▶ **Exercise aim**: Check every line below for the word "labels" and copy the ones that have it.

▶ **Information provided**:

►

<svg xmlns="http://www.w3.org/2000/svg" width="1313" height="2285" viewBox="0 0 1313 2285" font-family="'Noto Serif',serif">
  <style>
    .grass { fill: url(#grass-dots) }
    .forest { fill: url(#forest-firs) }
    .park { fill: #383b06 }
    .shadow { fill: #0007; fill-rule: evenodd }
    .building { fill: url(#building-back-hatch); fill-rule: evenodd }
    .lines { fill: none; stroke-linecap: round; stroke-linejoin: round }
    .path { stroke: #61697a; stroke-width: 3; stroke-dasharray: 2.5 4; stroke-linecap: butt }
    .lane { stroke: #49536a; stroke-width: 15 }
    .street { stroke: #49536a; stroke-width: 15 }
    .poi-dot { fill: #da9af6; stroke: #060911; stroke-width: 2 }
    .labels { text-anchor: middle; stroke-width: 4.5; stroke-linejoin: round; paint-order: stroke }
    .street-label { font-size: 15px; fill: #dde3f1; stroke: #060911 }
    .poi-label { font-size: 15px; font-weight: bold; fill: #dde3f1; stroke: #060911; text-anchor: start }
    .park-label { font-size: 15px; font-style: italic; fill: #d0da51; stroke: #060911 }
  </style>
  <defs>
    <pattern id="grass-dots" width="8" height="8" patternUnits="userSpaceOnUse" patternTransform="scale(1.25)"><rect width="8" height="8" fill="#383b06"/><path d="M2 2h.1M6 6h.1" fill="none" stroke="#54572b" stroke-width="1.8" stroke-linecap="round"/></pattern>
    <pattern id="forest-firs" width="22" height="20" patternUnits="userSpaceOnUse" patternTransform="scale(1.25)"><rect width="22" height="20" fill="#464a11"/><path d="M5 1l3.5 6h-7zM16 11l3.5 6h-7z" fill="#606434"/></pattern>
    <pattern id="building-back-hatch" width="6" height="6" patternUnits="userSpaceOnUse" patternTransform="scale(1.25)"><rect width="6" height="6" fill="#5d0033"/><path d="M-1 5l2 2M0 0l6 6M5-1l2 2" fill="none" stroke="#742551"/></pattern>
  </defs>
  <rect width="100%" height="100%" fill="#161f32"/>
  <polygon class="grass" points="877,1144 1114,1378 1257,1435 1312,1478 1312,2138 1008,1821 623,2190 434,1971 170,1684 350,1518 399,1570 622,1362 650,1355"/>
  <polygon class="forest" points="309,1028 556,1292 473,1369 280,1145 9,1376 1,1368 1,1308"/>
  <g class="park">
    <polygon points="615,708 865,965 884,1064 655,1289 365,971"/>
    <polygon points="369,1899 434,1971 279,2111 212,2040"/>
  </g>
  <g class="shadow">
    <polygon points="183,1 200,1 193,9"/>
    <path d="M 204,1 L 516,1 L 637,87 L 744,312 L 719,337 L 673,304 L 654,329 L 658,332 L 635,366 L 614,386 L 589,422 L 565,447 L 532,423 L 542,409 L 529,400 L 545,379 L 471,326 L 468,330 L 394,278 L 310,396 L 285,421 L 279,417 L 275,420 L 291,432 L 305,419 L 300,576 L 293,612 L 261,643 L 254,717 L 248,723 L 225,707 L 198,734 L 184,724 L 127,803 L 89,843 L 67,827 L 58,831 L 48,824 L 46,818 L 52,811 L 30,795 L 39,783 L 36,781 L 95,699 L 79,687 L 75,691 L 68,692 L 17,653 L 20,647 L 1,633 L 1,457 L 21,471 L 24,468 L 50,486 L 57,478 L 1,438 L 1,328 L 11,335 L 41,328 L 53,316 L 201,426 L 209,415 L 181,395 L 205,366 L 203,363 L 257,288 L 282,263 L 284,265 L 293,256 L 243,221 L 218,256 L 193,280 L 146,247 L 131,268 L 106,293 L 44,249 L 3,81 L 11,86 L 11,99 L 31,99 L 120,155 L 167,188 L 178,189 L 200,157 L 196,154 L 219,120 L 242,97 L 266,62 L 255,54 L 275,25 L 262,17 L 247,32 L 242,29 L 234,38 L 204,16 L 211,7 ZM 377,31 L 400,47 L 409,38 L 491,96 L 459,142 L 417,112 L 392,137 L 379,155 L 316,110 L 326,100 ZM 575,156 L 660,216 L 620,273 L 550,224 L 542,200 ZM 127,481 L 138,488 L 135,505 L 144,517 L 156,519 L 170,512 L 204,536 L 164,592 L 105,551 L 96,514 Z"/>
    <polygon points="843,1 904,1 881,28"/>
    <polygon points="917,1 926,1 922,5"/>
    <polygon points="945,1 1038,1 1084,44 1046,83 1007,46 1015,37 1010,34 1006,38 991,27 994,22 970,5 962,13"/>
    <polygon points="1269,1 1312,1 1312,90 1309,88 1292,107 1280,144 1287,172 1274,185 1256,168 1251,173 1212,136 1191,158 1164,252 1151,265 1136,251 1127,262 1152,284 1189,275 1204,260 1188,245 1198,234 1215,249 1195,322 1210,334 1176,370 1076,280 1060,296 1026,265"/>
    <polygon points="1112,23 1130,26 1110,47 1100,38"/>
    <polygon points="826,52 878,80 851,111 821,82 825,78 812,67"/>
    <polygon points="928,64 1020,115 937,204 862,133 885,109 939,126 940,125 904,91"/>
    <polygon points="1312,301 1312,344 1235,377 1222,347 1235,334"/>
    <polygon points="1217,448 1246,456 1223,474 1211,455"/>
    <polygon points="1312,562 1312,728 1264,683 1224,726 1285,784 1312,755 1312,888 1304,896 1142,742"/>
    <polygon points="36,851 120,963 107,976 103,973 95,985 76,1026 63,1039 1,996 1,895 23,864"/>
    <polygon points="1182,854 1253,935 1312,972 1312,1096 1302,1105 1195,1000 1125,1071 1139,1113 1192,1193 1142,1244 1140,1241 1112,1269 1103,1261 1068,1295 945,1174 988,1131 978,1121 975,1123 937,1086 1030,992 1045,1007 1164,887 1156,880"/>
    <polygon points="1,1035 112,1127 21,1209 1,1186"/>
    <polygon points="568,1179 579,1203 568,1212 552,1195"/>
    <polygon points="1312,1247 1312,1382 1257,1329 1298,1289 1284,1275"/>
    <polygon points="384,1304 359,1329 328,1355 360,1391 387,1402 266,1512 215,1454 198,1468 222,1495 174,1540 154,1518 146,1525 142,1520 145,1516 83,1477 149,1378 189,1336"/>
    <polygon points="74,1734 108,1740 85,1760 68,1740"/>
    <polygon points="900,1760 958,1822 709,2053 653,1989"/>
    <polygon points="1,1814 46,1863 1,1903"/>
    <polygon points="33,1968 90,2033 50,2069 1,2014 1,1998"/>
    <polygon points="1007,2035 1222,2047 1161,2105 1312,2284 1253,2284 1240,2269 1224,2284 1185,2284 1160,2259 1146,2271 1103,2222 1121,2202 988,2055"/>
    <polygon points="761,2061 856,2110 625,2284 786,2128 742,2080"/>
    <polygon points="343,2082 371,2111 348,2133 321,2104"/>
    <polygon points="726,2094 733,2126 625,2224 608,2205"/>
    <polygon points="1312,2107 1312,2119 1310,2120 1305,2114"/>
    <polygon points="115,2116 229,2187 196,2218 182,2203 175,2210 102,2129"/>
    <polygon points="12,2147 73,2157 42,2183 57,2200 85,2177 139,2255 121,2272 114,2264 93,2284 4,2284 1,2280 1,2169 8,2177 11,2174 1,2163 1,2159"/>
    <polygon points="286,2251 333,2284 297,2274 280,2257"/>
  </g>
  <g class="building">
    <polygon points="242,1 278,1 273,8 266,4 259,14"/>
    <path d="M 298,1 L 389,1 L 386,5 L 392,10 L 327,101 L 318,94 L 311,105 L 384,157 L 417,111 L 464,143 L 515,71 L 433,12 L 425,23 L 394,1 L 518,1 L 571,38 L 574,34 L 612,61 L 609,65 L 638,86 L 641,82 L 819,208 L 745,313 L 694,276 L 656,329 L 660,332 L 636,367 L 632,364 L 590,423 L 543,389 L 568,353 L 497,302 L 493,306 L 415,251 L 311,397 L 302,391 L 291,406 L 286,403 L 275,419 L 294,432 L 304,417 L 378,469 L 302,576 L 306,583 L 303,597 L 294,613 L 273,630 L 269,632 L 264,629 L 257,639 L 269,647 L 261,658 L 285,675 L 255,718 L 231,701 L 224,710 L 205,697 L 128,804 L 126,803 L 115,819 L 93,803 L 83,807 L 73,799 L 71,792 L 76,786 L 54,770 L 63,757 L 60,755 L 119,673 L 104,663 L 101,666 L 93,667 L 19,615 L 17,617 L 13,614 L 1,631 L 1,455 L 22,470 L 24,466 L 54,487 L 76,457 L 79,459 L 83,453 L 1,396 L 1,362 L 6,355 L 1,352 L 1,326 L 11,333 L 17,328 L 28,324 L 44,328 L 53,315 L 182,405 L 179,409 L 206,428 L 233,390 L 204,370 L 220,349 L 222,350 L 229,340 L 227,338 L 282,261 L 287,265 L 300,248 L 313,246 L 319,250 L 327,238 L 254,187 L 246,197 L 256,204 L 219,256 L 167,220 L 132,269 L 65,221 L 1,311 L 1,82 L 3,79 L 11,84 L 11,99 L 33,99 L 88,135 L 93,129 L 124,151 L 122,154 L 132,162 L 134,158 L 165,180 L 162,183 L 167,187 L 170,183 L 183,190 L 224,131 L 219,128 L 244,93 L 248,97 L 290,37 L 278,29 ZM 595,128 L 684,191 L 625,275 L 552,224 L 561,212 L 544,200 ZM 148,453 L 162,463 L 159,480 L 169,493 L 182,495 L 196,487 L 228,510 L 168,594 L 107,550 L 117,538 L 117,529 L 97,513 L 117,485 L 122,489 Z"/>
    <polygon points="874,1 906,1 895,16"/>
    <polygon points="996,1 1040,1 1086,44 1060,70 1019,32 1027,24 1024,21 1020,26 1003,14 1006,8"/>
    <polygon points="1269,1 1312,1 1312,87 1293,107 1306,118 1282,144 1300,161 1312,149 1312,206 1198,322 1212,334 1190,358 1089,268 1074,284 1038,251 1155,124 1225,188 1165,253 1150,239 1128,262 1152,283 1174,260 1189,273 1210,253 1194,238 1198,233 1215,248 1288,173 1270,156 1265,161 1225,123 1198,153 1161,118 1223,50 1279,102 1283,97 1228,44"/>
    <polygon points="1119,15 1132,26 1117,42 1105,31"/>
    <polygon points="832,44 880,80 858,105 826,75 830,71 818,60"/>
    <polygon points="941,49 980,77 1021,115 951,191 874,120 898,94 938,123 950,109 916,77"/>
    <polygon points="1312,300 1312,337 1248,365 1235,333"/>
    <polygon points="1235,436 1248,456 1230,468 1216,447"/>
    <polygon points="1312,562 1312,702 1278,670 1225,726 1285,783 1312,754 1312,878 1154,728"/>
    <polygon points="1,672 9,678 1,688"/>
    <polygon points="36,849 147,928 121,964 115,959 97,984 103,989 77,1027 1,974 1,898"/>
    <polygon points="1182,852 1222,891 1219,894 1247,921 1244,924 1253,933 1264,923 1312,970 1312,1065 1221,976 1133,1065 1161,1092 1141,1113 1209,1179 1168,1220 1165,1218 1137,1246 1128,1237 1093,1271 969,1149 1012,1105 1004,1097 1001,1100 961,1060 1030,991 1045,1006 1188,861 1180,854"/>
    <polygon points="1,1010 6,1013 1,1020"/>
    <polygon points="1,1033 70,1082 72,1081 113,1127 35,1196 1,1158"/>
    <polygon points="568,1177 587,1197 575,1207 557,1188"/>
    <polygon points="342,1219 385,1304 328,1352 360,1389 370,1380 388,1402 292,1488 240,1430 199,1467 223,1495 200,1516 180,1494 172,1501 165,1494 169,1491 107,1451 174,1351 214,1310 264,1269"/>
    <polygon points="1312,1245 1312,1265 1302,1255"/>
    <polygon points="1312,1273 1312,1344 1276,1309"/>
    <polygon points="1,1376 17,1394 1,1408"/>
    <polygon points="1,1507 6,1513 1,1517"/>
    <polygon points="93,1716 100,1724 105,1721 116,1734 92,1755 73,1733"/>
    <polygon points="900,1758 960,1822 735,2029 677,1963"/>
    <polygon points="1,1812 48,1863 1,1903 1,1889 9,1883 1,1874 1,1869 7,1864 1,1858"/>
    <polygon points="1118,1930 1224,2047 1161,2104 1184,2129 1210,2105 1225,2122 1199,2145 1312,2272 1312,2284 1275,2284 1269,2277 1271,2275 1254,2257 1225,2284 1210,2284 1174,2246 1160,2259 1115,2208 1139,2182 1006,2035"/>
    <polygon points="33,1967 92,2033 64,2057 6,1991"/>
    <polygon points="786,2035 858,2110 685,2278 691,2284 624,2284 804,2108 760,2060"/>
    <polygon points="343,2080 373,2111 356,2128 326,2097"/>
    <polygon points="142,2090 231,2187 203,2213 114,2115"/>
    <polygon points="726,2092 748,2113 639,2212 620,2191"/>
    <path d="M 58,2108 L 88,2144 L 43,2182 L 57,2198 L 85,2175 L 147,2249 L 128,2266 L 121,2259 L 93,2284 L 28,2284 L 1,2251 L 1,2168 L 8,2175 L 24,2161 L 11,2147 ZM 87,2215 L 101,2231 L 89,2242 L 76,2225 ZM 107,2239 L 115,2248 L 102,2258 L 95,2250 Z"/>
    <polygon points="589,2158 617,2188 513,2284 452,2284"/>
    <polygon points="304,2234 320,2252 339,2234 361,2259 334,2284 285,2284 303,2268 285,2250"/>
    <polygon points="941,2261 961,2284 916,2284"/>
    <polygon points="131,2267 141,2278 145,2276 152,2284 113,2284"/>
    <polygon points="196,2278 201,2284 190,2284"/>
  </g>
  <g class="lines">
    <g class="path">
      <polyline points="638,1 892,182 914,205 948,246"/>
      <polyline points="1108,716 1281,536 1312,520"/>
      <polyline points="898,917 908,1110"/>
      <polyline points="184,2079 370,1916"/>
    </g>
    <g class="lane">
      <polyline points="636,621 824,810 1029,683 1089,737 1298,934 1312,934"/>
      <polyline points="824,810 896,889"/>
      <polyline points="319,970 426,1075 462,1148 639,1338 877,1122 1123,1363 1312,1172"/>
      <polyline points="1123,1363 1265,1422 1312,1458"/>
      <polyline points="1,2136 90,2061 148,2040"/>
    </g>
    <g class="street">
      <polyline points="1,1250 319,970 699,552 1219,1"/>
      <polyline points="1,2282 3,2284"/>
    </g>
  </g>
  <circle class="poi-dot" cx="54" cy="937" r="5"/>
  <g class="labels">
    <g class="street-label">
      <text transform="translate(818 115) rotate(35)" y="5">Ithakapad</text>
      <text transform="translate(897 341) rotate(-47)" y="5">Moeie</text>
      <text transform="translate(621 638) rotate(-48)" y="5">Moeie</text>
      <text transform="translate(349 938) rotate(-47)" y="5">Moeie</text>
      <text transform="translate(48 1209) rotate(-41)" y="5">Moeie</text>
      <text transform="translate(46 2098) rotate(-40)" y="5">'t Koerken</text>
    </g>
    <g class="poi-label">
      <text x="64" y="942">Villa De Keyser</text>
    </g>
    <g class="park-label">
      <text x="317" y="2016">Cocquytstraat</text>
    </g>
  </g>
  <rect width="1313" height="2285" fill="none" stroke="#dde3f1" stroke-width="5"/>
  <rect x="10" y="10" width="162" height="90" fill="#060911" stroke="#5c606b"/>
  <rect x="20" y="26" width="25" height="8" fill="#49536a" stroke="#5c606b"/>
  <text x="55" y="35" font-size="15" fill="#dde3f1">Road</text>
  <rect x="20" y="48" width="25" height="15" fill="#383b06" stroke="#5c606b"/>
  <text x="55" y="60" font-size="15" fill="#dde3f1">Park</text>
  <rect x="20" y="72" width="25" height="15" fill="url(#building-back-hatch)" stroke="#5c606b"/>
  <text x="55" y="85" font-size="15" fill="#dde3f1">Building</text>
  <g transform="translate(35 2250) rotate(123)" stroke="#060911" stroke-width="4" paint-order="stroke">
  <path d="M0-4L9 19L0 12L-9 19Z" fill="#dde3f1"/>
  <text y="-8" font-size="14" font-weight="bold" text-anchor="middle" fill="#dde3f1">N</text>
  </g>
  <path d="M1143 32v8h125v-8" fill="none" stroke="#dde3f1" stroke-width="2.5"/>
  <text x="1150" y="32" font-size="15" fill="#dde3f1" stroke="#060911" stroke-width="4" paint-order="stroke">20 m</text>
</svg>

◄

▶ **Finished task**:
    .labels { text-anchor: middle; stroke-width: 4.5; stroke-linejoin: round; paint-order: stroke }
  <g class="labels">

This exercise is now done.